Search code examples
pythonstringunicodeutf-8

Removing literal backslashes from utf-8 encoded strings in python


I have a bunch of strings containing UTF-8 encoded symbols, for example '\\u00f0\\u009f\\u0098\\u0086'. In that case, it represents this emoji 😆, encoded in UTF-8. I want to be able to replace it to the literal emoji. The solution someone recommended to me was to encoded it into latin-1 and then decode it to utf-8. So,

'\u00f0\u009f\u0098\u0086'.encode('latin-1').decode('utf-8')

gives me the output

'😆'

Unfortunately, all the strings with those codes have a literal backslash into them, so whenever I to do the same operations,

'\\u00f0\\u009f\\u0098\\u0086'.encode('latin-1').decode('utf-8')
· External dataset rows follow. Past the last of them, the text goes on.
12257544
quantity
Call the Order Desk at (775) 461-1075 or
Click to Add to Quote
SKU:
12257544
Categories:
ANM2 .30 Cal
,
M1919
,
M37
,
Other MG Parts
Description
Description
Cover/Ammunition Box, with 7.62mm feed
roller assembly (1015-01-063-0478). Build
I get the following result,

'\\u00f0\\u009f\\u0098\\u0086'

Is there a way to remove those backslashes? Because if I replace them with an empty string, all backslashes disappear.


Solution

  • I don't know where you're getting that string from, but it's an.... unusual... way of representing the codepoint. U+1F606 SMILING FACE WITH OPEN MOUTH AND TIGHTLY-CLOSED EYES is encoded in UTF-8 as the bytes F0 9F 98 86. In Python string escapes, \uXXXX is used to represent an entire codepoint in the Basic Multilingual Plane, and \UXXXXXXXX codepoints beyond it (Like this one), not a single byte of its UTF-8 encoding. So you'd expect to see it represented in a string as '\U0001F606'

    Anyways, the following will extract the last two hex digits of each escape sequence, turn them into a byte array, and then decode the resulting UTF-8 data into a string:

    import re
    str='\\u00f0\\u009f\\u0098\\u0086'
    print(b''.join([ bytes.fromhex(m.group(1)) for m in re.finditer(r'\\u[0-9a-fA-F]{2}([0-9a-fA-F]{2})', str) ]).decode())
    # Displays 😆